*Activity*. Each line of the records needs to be written out exactly, with any image left out.

═════ Extracted data ═════

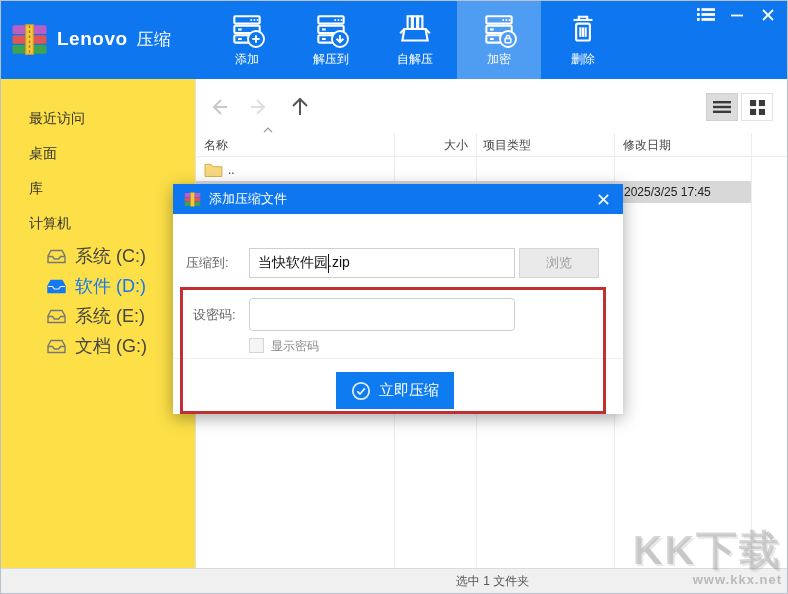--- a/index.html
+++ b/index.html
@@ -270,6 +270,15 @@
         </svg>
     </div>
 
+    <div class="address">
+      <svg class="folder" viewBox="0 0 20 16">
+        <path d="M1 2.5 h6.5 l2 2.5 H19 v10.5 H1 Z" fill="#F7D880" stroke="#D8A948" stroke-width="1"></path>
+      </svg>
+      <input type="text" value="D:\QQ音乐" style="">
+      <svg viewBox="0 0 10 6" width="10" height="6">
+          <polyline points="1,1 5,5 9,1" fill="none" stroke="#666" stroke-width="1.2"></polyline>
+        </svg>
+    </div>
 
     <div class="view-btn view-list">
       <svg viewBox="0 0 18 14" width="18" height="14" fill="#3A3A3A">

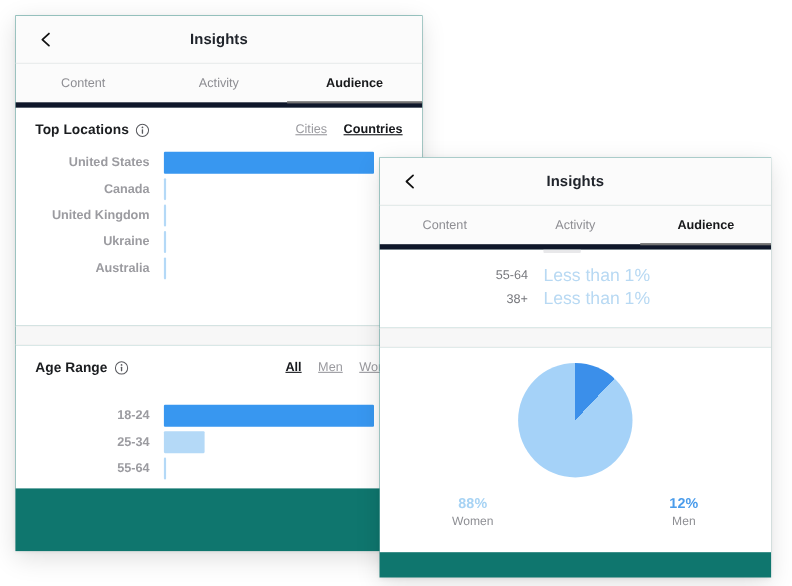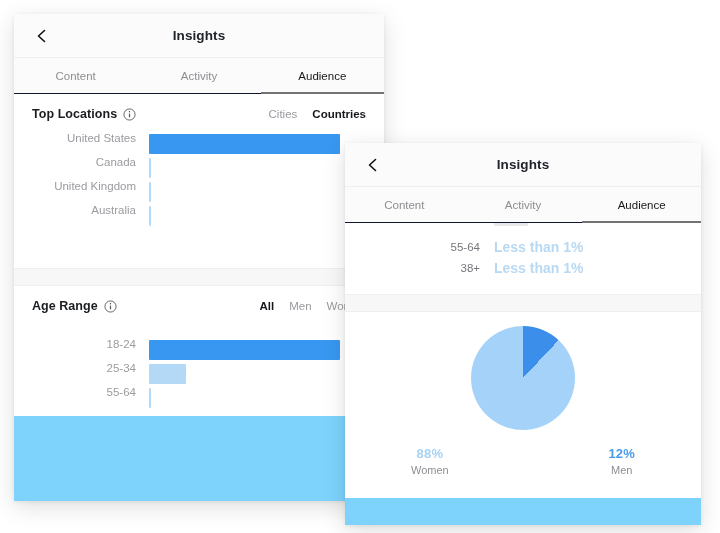--- a/index.html
+++ b/index.html
@@ -19,7 +19,7 @@
   
   .panel {
     position: absolute;
-    background: #7dd3fc;
+    background: #0f766e;
     box-shadow: 0 6px 22px rgba(0,0,0,0.13), 0 1px 4px rgba(0,0,0,0.07);
     overflow: hidden;
   }

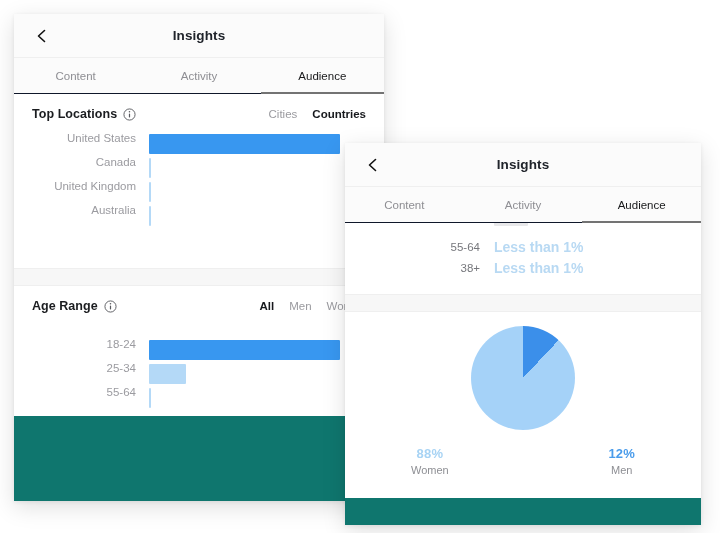--- a/index.html
+++ b/index.html
@@ -70,7 +70,7 @@
     display: flex;
     height: 35px;
     background: #fbfbfb;
-    border-bottom: 1px solid #0f172a;
+    border-bottom: 5px solid #0f172a;
   }
   .tab {
     flex: 1;

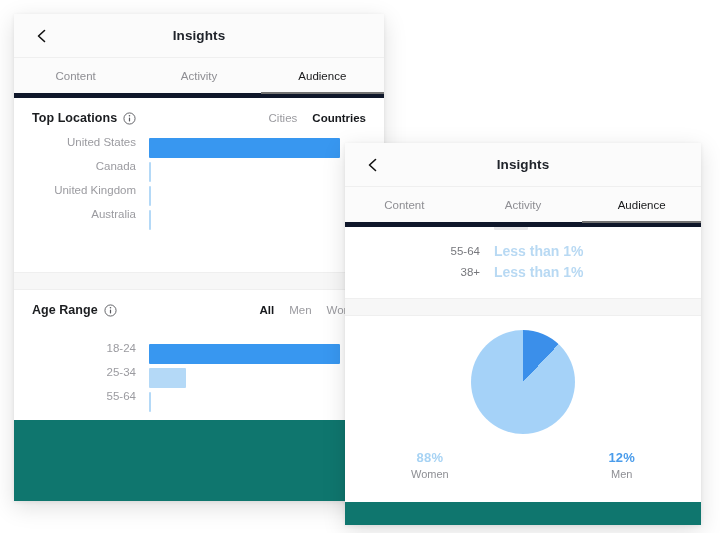--- a/index.html
+++ b/index.html
@@ -84,7 +84,7 @@
   }
   .tab.active {
     color: #18191b;
-    font-weight: normal;
+    font-weight: bold;
   }
   .tab.active::after {
     content: "";

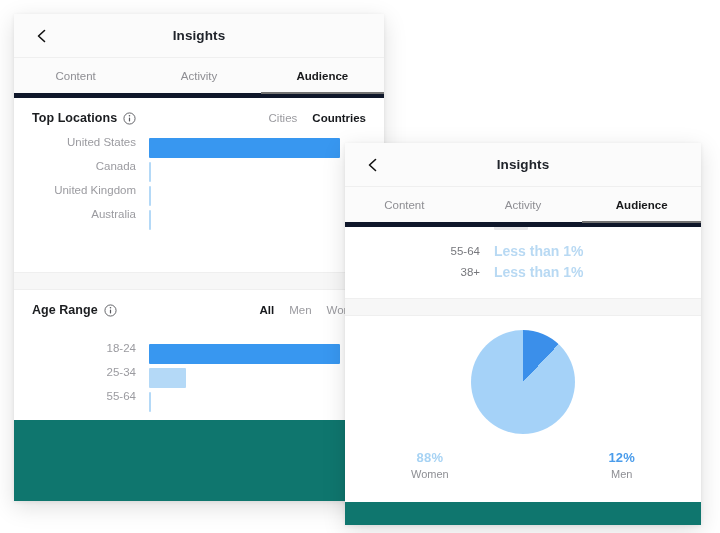--- a/index.html
+++ b/index.html
@@ -132,6 +132,7 @@
     margin-left: 15px;
     cursor: pointer;
     white-space: nowrap;
+    text-decoration: underline;
   }
   .seg.active {
     color: #16181c;

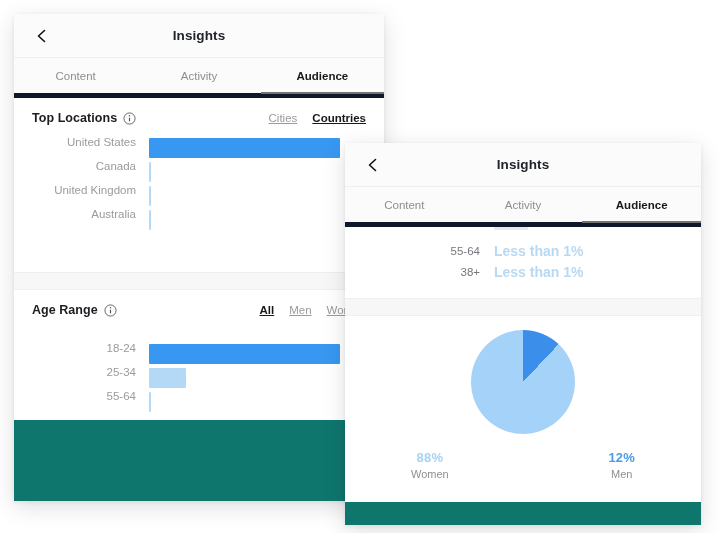--- a/index.html
+++ b/index.html
@@ -145,7 +145,9 @@
   }
   .hbar-row {
     display: flex;
+    align-items: center;
     height: 24px;
+    font-weight: bold;
   }
   .hbar-label {
     width: 104px;

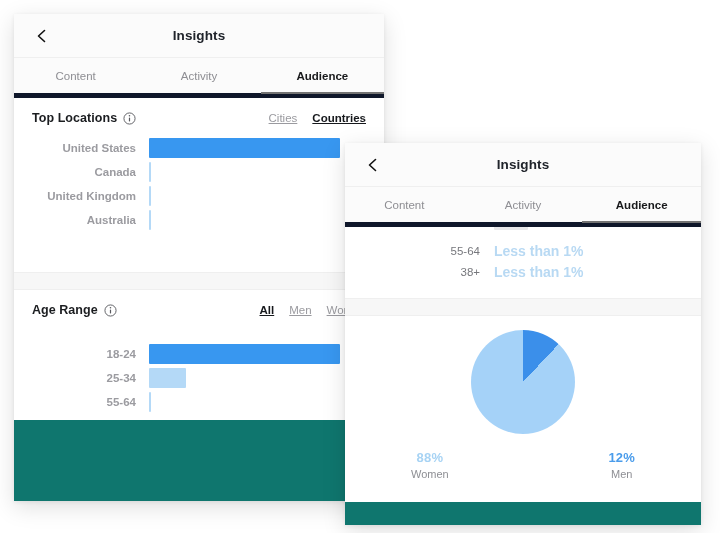--- a/index.html
+++ b/index.html
@@ -292,6 +292,12 @@
       </div>
       <div class="hbar-row">
         <span class="hbar-label">United Kingdom</span>
+        <span class="hbar-track">
+            <i class="hbar-fill" style="width:0;background:#b4d9f7;"></i>
+          </span>
+      </div>
+      <div class="hbar-row">
+        <span class="hbar-label">Ukraine</span>
         <span class="hbar-track">
             <i class="hbar-fill" style="width:0;background:#b4d9f7;"></i>
           </span>

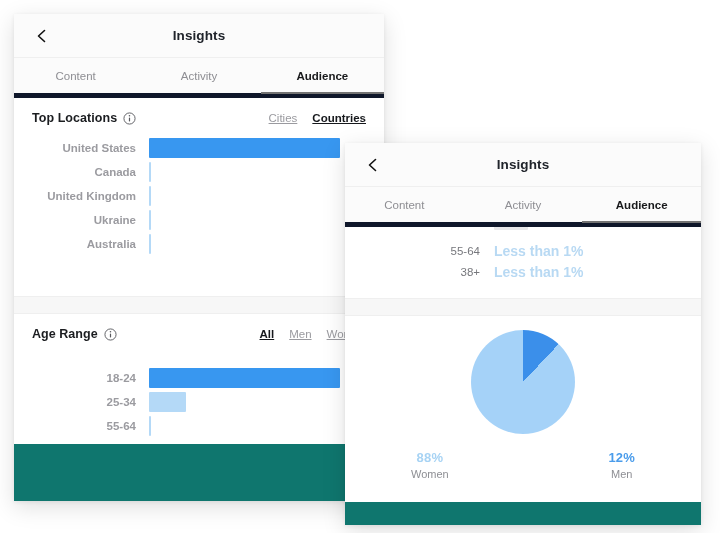--- a/index.html
+++ b/index.html
@@ -188,9 +188,8 @@
     color: #76777c;
   }
   .age-value {
-    font-size: 14px;
+    font-size: 16px;
     color: #b8d9f3;
-    font-weight: bold;
   }
 
   

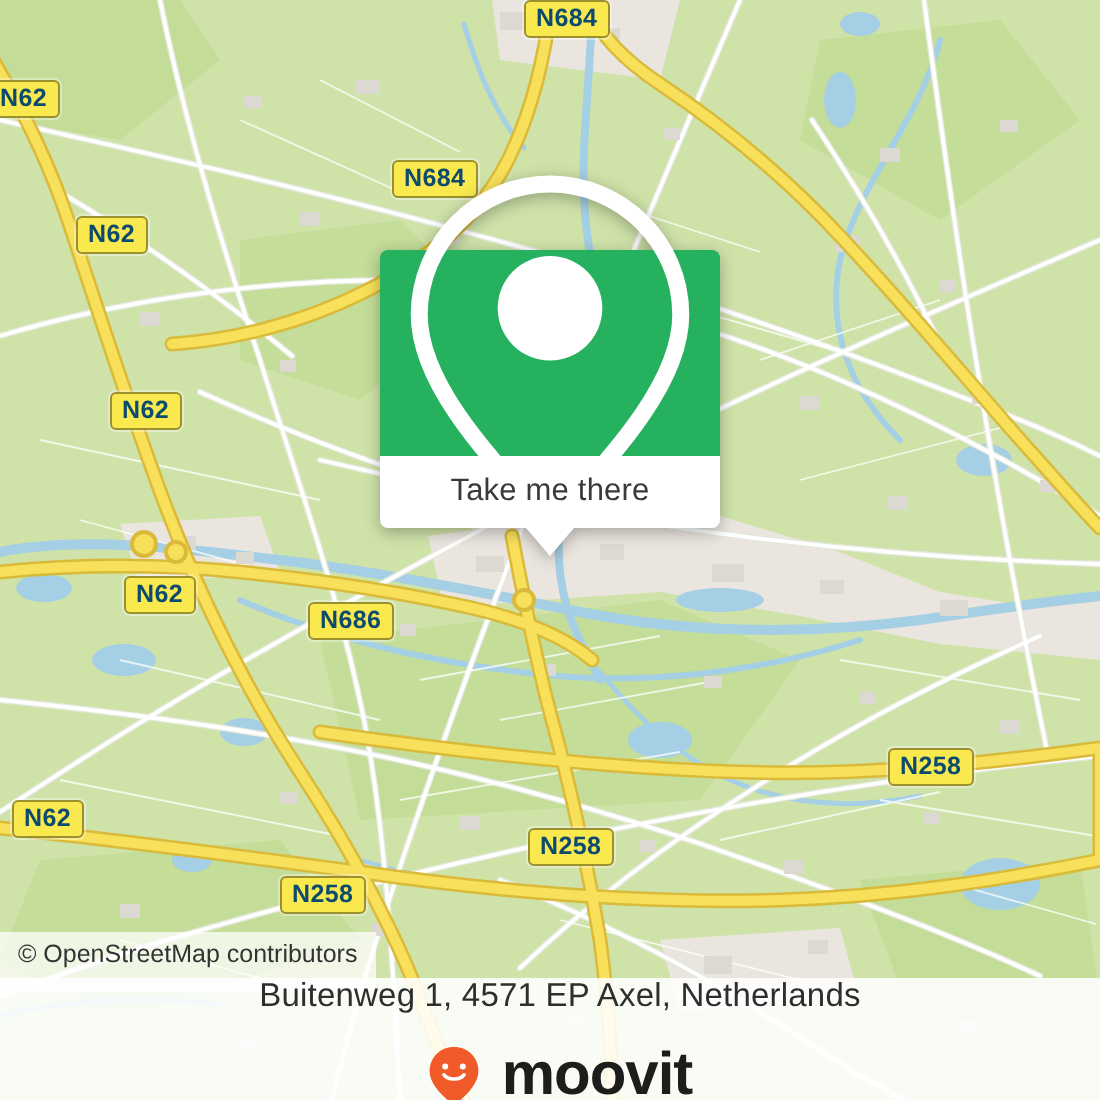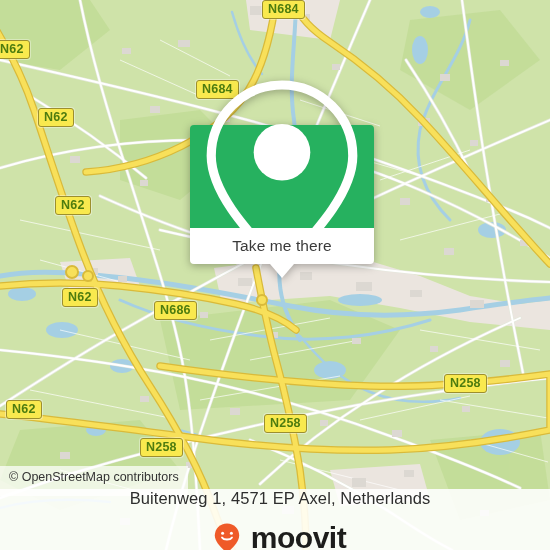--- a/index.html
+++ b/index.html
@@ -20,7 +20,7 @@
     background:#f9e94e;
     border:1.6px solid #9c8f2e;
     border-radius:3px;
-    color:#4d7c0f;
+    color:#0c4a6e;
     font-size:12.5px;
     font-weight:bold;
     letter-spacing:.2px;

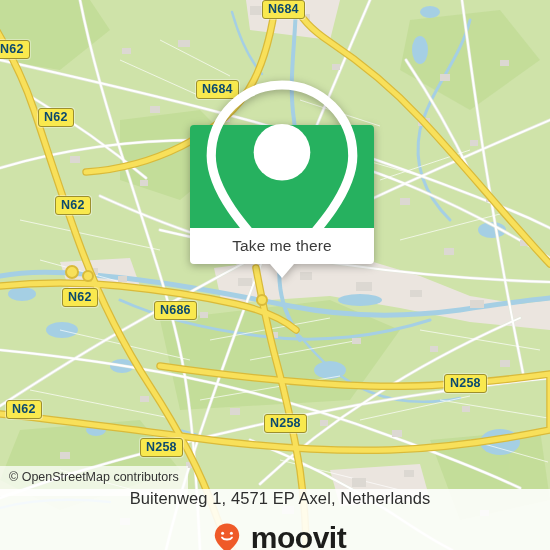--- a/index.html
+++ b/index.html
@@ -32,7 +32,7 @@
 
   
   #popup{
-    position:absolute;left:190px;top:125px;width:184px;
+    position:absolute;left:190px;top:125px;width:170px;
     filter:drop-shadow(0 2px 4px rgba(0,0,0,.30));
   }
   #popup .green{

═════

*Result of the task*.
--- a/index.html
+++ b/index.html
@@ -270,6 +270,15 @@
         </svg>
     </div>
 
+    <div class="address">
+      <svg class="folder" viewBox="0 0 20 16">
+        <path d="M1 2.5 h6.5 l2 2.5 H19 v10.5 H1 Z" fill="#F7D880" stroke="#D8A948" stroke-width="1"></path>
+      </svg>
+      <input type="text" value="D:\QQ音乐" style="">
+      <svg viewBox="0 0 10 6" width="10" height="6">
+          <polyline points="1,1 5,5 9,1" fill="none" stroke="#666" stroke-width="1.2"></polyline>
+        </svg>
+    </div>
 
     <div class="view-btn view-list">
       <svg viewBox="0 0 18 14" width="18" height="14" fill="#3A3A3A">

--- a/index.html
+++ b/index.html
@@ -19,7 +19,7 @@
   
   .panel {
     position: absolute;
-    background: #7dd3fc;
+    background: #0f766e;
     box-shadow: 0 6px 22px rgba(0,0,0,0.13), 0 1px 4px rgba(0,0,0,0.07);
     overflow: hidden;
   }

--- a/index.html
+++ b/index.html
@@ -70,7 +70,7 @@
     display: flex;
     height: 35px;
     background: #fbfbfb;
-    border-bottom: 1px solid #0f172a;
+    border-bottom: 5px solid #0f172a;
   }
   .tab {
     flex: 1;

--- a/index.html
+++ b/index.html
@@ -84,7 +84,7 @@
   }
   .tab.active {
     color: #18191b;
-    font-weight: normal;
+    font-weight: bold;
   }
   .tab.active::after {
     content: "";

--- a/index.html
+++ b/index.html
@@ -132,6 +132,7 @@
     margin-left: 15px;
     cursor: pointer;
     white-space: nowrap;
+    text-decoration: underline;
   }
   .seg.active {
     color: #16181c;

--- a/index.html
+++ b/index.html
@@ -145,7 +145,9 @@
   }
   .hbar-row {
     display: flex;
+    align-items: center;
     height: 24px;
+    font-weight: bold;
   }
   .hbar-label {
     width: 104px;

--- a/index.html
+++ b/index.html
@@ -292,6 +292,12 @@
       </div>
       <div class="hbar-row">
         <span class="hbar-label">United Kingdom</span>
+        <span class="hbar-track">
+            <i class="hbar-fill" style="width:0;background:#b4d9f7;"></i>
+          </span>
+      </div>
+      <div class="hbar-row">
+        <span class="hbar-label">Ukraine</span>
         <span class="hbar-track">
             <i class="hbar-fill" style="width:0;background:#b4d9f7;"></i>
           </span>

--- a/index.html
+++ b/index.html
@@ -188,9 +188,8 @@
     color: #76777c;
   }
   .age-value {
-    font-size: 14px;
+    font-size: 16px;
     color: #b8d9f3;
-    font-weight: bold;
   }
 
   

--- a/index.html
+++ b/index.html
@@ -20,7 +20,7 @@
     background:#f9e94e;
     border:1.6px solid #9c8f2e;
     border-radius:3px;
-    color:#4d7c0f;
+    color:#0c4a6e;
     font-size:12.5px;
     font-weight:bold;
     letter-spacing:.2px;

--- a/index.html
+++ b/index.html
@@ -32,7 +32,7 @@
 
   
   #popup{
-    position:absolute;left:190px;top:125px;width:184px;
+    position:absolute;left:190px;top:125px;width:170px;
     filter:drop-shadow(0 2px 4px rgba(0,0,0,.30));
   }
   #popup .green{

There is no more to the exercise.